Disparition de l’écrivain Luis Sepúlveda

« Son œuvre, fortement marquée par l’engagement politique et écologiste ainsi que par la répression des dictatures des années 1970, mêle le goût du voyage et son intérêt pour les peuples premiers » (Wikipédia)

Le Chili perd l’une de ses plus célèbres plumes. L’écrivain chilien engagé Luis Sepúlveda forcé à l’exil sous la dictature d’Augusto Pinochet, est mort à 70 ans en Espagne du Covid-19. « L’équipe de Tusquets Editores regrette profondément sa perte », a écrit sa maison d’édition dans un communiqué. Le romancier était hospitalisé depuis fin février à Oviedo, dans la région des Asturies, où il résidait. Il avait développé les symptômes de la maladie au retour d’un festival littéraire au Portugal. « Le personnel soignant a tout fait pour lui sauver la vie, mais il n’a pas surmonté la maladie. Mes plus sincères condoléances à sa femme et à sa famille », a assuré sur Twitter le président de la région des Asturies, Adrian Barbon.

Luis Sepúlveda est l’auteur d’une vingtaine de romans (dont des thrillers), chroniques, récits, nouvelles et fables pour enfants traduits dans une cinquantaine de pays. Né en octobre 1949 à Ovalle, ville située au nord de la capitale chilienne Santiago, l’auteur a milité très jeune dans les jeunesses communistes puis dans une branche du Parti socialiste.
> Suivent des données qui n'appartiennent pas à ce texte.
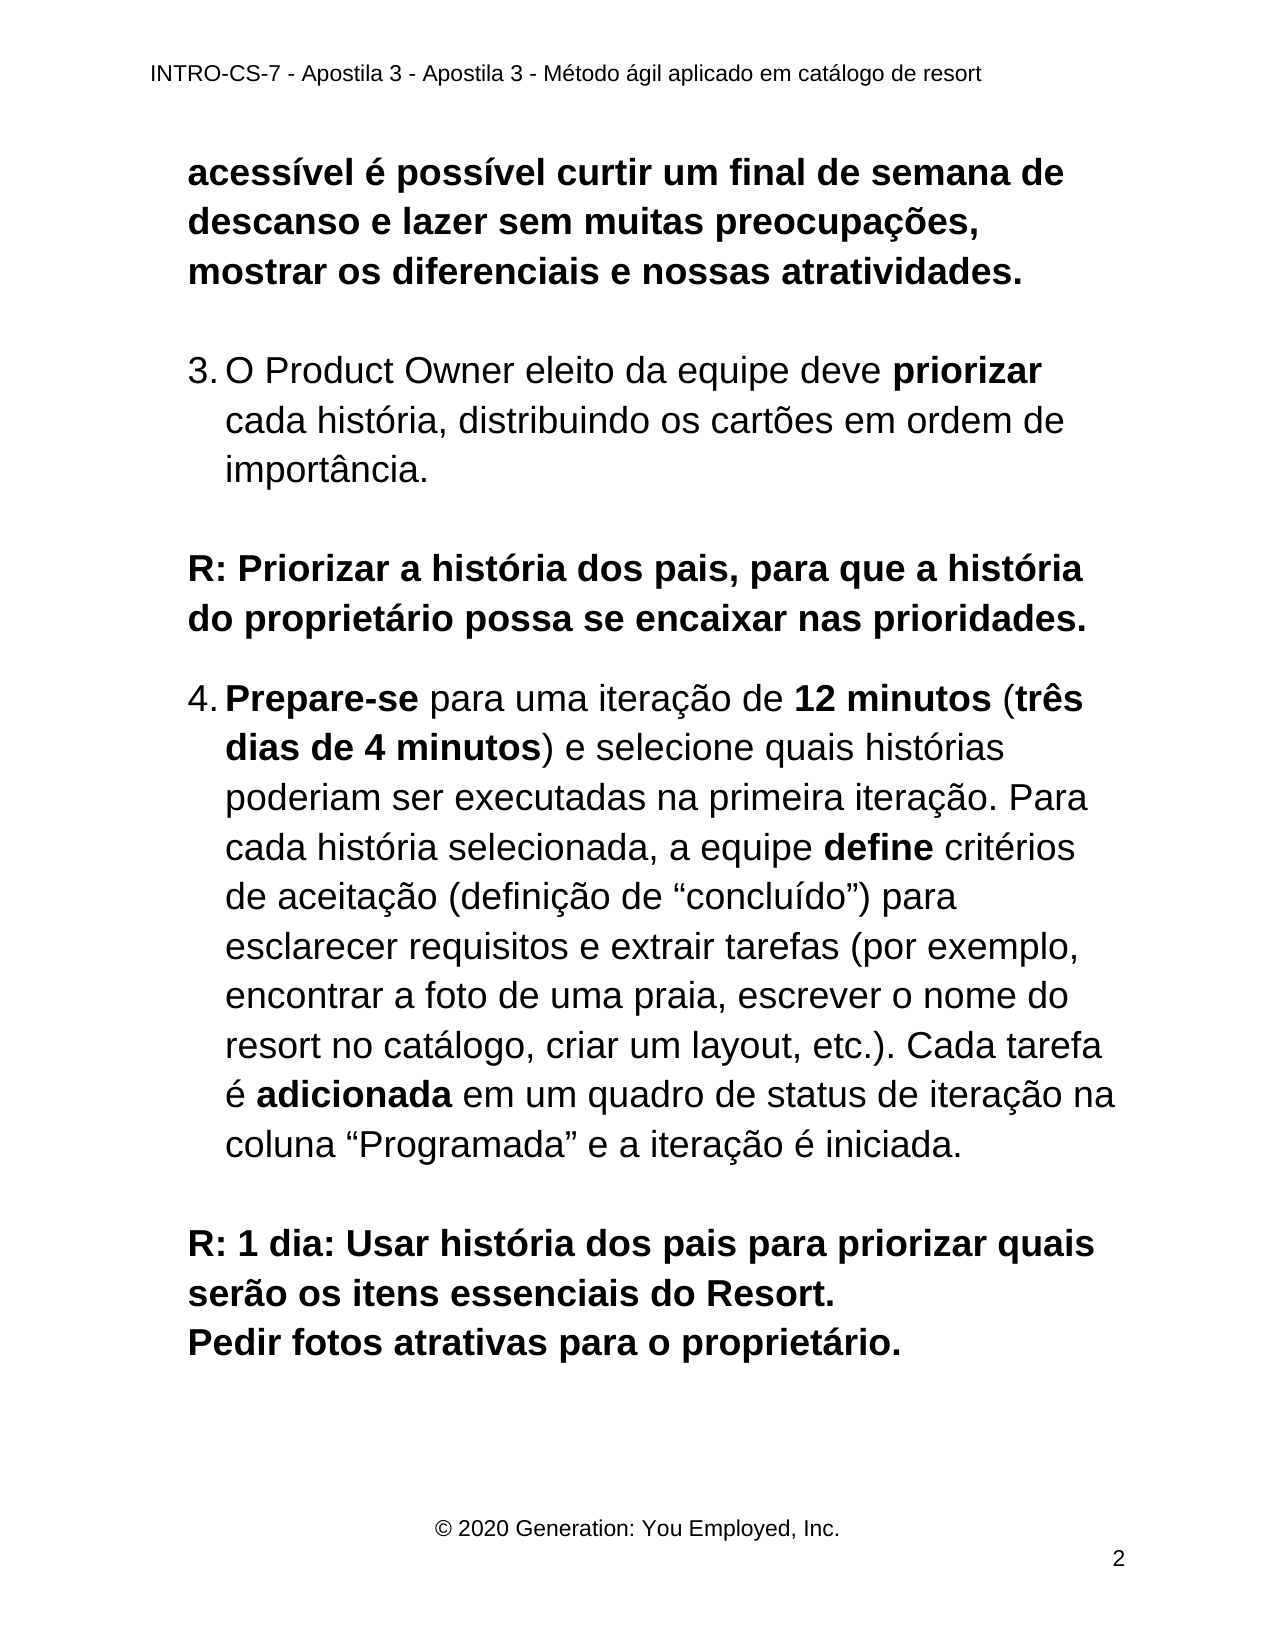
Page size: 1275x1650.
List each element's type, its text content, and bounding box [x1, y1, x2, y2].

list Prepare-se para uma iteração de 12 minutos (três dias de 4 minutos) e selecione quais histórias poderiam ser executadas na primeira iteração. Para cada história selecionada, a equipe define critérios de aceitação (definição de “concluído”) para esclarecer requisitos e extrair tarefas (por exemplo, encontrar a foto de uma praia, escrever o nome do resort no catálogo, criar um layout, etc.). Cada tarefa é adicionada em um quadro de status de iteração na coluna “Programada” e a iteração é iniciada. [187, 676, 1125, 1165]
text R: Priorizar a história dos pais, para que a história do proprietário possa se encaixar nas prioridades. [187, 547, 1125, 639]
text R: 1 dia: Usar história dos pais para priorizar quais serão os itens essenciais do Resort. [187, 1221, 1125, 1314]
text Pedir fotos atrativas para o proprietário. [187, 1321, 1125, 1364]
list O Product Owner eleito da equipe deve priorizar cada história, distribuindo os cartões em ordem de importância. [187, 348, 1125, 491]
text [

Ce qui lui vaut d’être arrêté en 1973 par le régime du général Augusto Pinochet. Il évoquera cette sombre période dans La Folie de Pinochet (La locura de Pinochet, 2003).

La force militante des mots 

« J’écris parce que je crois à la force militante des mots », disait l’auteur qui a attendu 2017 pour retrouver sa nationalité chilienne, dont il avait été privé par Pinochet. Emprisonné pendant deux ans et demi, il est assigné à résidence grâce à l’intercession d’Amnesty International et parvient à s’échapper, restant près d’un an dans la clandestinité. Repris, il est condamné à 28 ans de prison, une peine commuée en exil encore grâce à Amnesty. Il quitte en 1977 le Chili où il ne reviendra jamais s’installer. Censé s’exiler en Suède, le jeune homme s’échappe lors d’une escale en Argentine pour commencer un périple de plusieurs années en Amérique du Sud où il fonde des troupes de théâtre en Équateur, au Pérou, en Colombie, et s’engage dans la lutte armée aux côtés des Sandinistas au Nicaragua.

Un programme d’études pour l’Unesco l’amène à partager en 1978 la vie, pendant un an, des Indiens Shuars qu’il mettra en scène dans Le vieux qui lisait des romans d’amour, publié en 1992. Traduit en 35 langues, ce premier roman (Un viejo que leía novelas de amor) de Sepúlveda est une invitation à repenser notre rapport à la nature. Empruntant la forme du conte, l’auteur chilien y raconte l’histoire d’Antonio José Bolivar, qui connaît le peuple amazonien des Shuars (également appelés Jivaros par les envahisseurs espagnols). Lorsque des villageois les accusent à tort du meurtre d’un chasseur blanc, le vieil homme quitte ses romans d’amour, seule échappatoire à la barbarie des hommes, pour chasser le vrai coupable, une panthère majestueuse. Succès planétaire, ce roman a été adapté au cinéma en 2001 par Rolf de Heer (The Old Man Who Read Love Stories), avec Richard Dreyfuss dans le rôle principal.

Une collaboration avec Greenpeace

Parti d’Amérique latine, Sepúlveda s’installe à partir de 1982 en Europe, d’abord à Hambourg en Allemagne où il fait du journalisme et travaille plusieurs années pour Greenpeace avec qui il sillonne les mers. Retrouvant sa première femme, la poétesse Carmen Yañez, torturée sous la dictature chilienne, l’écrivain s’établit en 1996 à Gijón, dans les Asturies.

Luis Sepulveda, qui a également eu une activité, toutefois marginale, de scénariste et de réalisateur, a aussi écrit, entre autres parutions, Le Neveu d’Amérique (Patagoniaexpress, 1996), Les Roses d’Atacama (Historias marginales, 2001) ou La Fin de l’histoire (El fin de la historia, 2016). Un autre de ses grands succès fut Histoire d’une mouette et du chat qui lui apprit à voler (Historia de una gaviota y del gato que le enseño a volar, 1996), à destination « des jeunes de 8 à 88 ans » qui a donné lieu à un film d’animation.